The per-market cap is the more important one because it bounds the blast radius of any single bug or edge-disappears event. The portfolio cap is a sanity check; with 50+ positions, the law of large numbers usually keeps you within bounds even without it.
Both caps should be enforced in code, not in head. A bot without enforced caps will eventually find the configuration where it deploys 90% of capital into a single market and lose it.
Code: scan binary markets and place sized buys
Reference: scan top-volume binary markets, filter for valid setups, place sized FOK buys.
def scan_and_buy():
events = gamma_top_events(limit=50, active=True, closed=False)
for ev in events:
for m in ev.get("markets", []):
if m.get("negRisk"): continue # binaries only
outs = json.loads(m["outcomes"])
prices = [float(p) for p in json.loads(m["outcomePrices"])]

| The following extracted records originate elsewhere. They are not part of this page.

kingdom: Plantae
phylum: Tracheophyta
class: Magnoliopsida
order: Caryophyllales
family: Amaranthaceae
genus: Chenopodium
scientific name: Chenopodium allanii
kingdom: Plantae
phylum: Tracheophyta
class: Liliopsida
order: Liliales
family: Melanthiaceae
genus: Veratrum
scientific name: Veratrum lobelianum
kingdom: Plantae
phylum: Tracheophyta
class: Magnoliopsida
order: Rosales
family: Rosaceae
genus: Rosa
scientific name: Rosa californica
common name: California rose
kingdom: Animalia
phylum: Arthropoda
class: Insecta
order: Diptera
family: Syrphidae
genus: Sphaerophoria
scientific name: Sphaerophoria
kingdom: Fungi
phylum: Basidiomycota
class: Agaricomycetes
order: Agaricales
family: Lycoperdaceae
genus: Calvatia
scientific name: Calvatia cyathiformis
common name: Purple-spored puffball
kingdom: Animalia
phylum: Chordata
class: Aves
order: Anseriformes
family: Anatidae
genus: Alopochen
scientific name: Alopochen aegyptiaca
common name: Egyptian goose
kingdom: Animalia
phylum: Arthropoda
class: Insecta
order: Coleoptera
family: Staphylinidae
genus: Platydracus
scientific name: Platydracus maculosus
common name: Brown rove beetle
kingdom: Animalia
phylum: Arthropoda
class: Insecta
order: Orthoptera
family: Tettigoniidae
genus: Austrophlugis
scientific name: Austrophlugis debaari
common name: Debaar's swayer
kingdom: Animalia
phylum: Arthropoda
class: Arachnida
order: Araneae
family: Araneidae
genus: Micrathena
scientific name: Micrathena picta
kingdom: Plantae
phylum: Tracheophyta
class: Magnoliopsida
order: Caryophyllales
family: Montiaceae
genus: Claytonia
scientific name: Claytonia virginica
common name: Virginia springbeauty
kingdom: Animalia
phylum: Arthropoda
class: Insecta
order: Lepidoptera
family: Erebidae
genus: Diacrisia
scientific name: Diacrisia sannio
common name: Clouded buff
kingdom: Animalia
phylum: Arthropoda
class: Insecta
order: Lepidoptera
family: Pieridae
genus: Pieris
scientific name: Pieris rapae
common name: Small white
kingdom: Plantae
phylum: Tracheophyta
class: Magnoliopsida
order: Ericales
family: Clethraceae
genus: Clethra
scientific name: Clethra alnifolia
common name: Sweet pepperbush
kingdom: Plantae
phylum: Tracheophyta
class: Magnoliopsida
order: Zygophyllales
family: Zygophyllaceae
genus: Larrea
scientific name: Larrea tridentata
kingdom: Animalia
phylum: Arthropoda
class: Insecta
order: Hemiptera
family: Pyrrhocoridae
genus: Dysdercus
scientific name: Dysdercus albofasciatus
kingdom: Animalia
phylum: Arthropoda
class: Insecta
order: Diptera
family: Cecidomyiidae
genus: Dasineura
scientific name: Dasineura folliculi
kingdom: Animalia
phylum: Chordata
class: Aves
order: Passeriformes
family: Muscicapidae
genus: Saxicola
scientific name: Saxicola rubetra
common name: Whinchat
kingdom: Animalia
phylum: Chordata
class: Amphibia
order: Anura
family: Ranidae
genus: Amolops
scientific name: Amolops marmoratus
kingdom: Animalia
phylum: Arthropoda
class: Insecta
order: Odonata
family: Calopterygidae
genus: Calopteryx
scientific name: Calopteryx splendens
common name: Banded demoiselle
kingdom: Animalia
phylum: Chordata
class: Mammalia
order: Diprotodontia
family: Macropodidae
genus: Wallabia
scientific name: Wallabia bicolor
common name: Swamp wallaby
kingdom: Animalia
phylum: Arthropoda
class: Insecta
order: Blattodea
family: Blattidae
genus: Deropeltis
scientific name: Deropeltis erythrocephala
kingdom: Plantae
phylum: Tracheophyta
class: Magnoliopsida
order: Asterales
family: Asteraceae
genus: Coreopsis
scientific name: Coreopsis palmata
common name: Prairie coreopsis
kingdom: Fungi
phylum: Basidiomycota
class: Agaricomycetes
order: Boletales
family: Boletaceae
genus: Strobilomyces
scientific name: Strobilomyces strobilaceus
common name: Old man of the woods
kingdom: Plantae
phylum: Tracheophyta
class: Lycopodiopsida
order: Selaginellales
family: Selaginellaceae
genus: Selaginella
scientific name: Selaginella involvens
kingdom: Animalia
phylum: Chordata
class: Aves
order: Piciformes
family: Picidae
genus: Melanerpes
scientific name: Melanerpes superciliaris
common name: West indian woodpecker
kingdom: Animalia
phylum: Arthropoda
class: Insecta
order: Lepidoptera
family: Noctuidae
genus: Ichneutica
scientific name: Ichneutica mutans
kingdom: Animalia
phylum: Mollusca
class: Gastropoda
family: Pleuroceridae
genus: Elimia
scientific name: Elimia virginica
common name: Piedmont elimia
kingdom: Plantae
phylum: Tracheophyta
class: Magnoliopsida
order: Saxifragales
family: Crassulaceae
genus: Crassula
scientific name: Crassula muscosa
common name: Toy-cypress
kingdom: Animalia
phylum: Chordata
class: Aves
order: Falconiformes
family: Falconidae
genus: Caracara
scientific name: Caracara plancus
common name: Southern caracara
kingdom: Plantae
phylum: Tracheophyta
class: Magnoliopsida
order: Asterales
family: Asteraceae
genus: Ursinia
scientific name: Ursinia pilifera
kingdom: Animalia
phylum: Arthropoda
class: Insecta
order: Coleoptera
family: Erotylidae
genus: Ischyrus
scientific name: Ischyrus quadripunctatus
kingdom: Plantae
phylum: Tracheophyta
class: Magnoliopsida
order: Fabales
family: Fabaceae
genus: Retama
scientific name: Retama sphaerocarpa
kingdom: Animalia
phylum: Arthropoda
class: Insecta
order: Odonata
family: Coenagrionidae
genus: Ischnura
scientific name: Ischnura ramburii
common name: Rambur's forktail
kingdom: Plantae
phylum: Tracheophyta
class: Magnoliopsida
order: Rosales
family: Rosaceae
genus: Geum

for i, out_name in enumerate(outs):
if not setup_qualifies(m, i, prices[i]): continue
tok = json.loads(m["clobTokenIds"])[i]
size = compute_size(m, prices[i])
if size < 5: continue
place_fok(tok, "BUY", prices[i] + 0.02, size, neg_risk=False)
def setup_qualifies(m, idx, price):
return 0.10 <= price <= 0.85 # avoid extremes
The setup_qualifies function is where your strategy lives. The wrapper is just plumbing.